Required work:
Copy every line of the data exactly, keeping out any picture.

Supplied material:
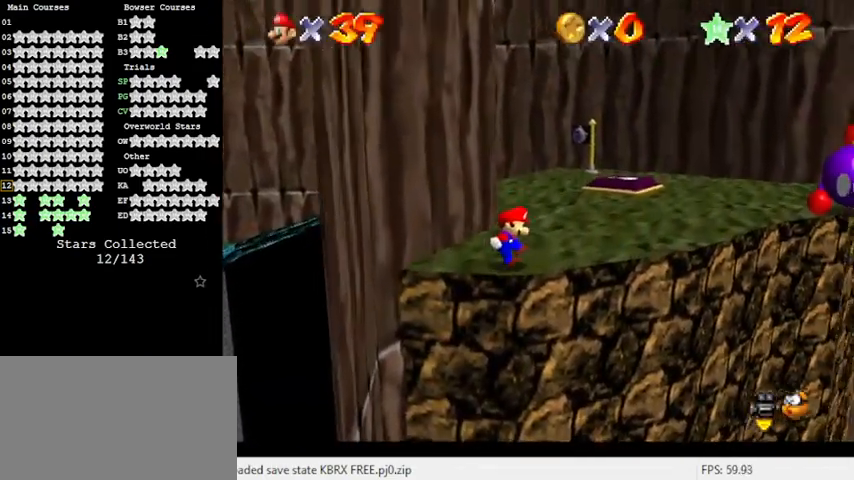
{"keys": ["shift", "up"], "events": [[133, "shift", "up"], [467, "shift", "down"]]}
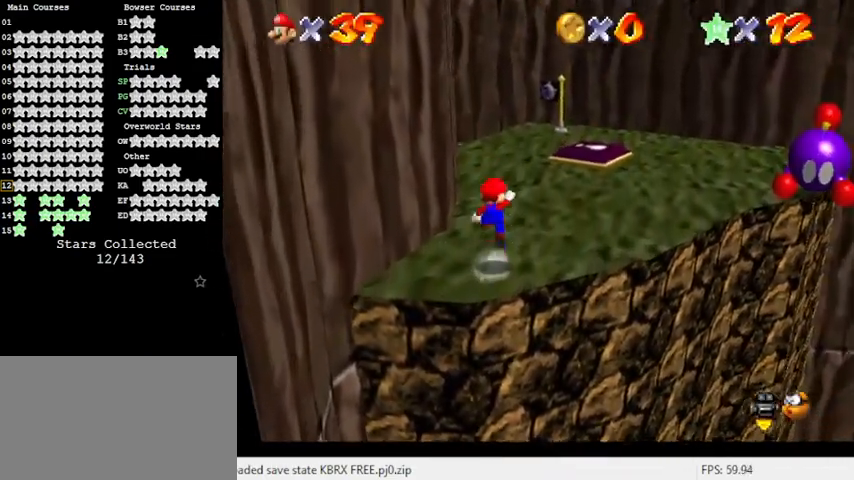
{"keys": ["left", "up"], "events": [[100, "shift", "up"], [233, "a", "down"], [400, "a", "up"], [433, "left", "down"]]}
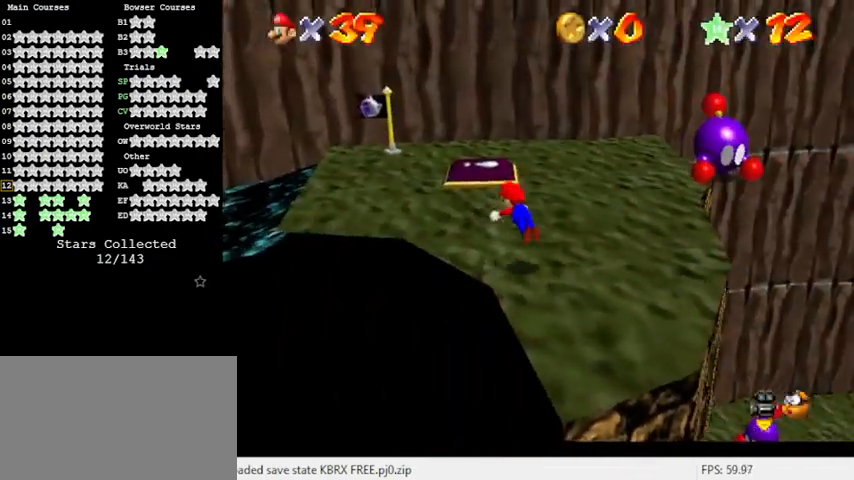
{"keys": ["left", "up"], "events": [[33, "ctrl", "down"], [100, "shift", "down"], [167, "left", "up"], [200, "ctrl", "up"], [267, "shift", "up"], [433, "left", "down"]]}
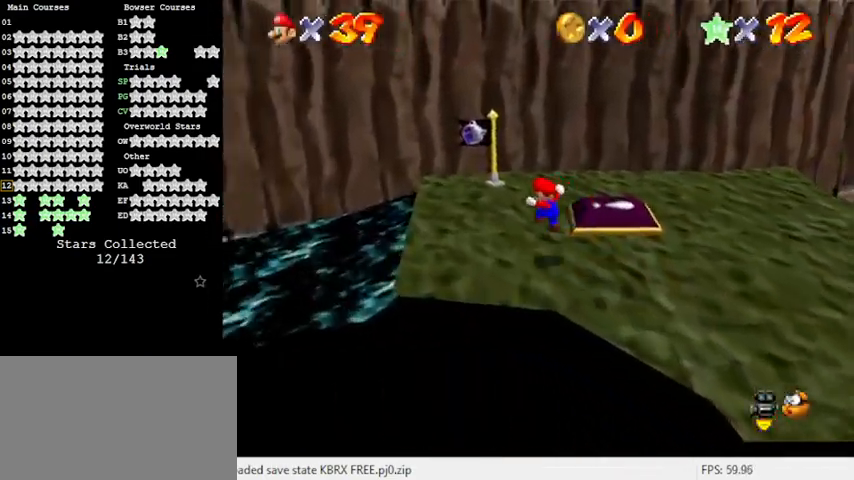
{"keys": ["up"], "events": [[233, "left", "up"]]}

Written response:
{"keys": ["shift", "up"], "events": [[133, "shift", "up"], [467, "shift", "down"]]}
{"keys": ["left", "up"], "events": [[100, "shift", "up"], [233, "a", "down"], [400, "a", "up"], [433, "left", "down"]]}
{"keys": ["left", "up"], "events": [[33, "ctrl", "down"], [100, "shift", "down"], [167, "left", "up"], [200, "ctrl", "up"], [267, "shift", "up"], [433, "left", "down"]]}
{"keys": ["up"], "events": [[233, "left", "up"]]}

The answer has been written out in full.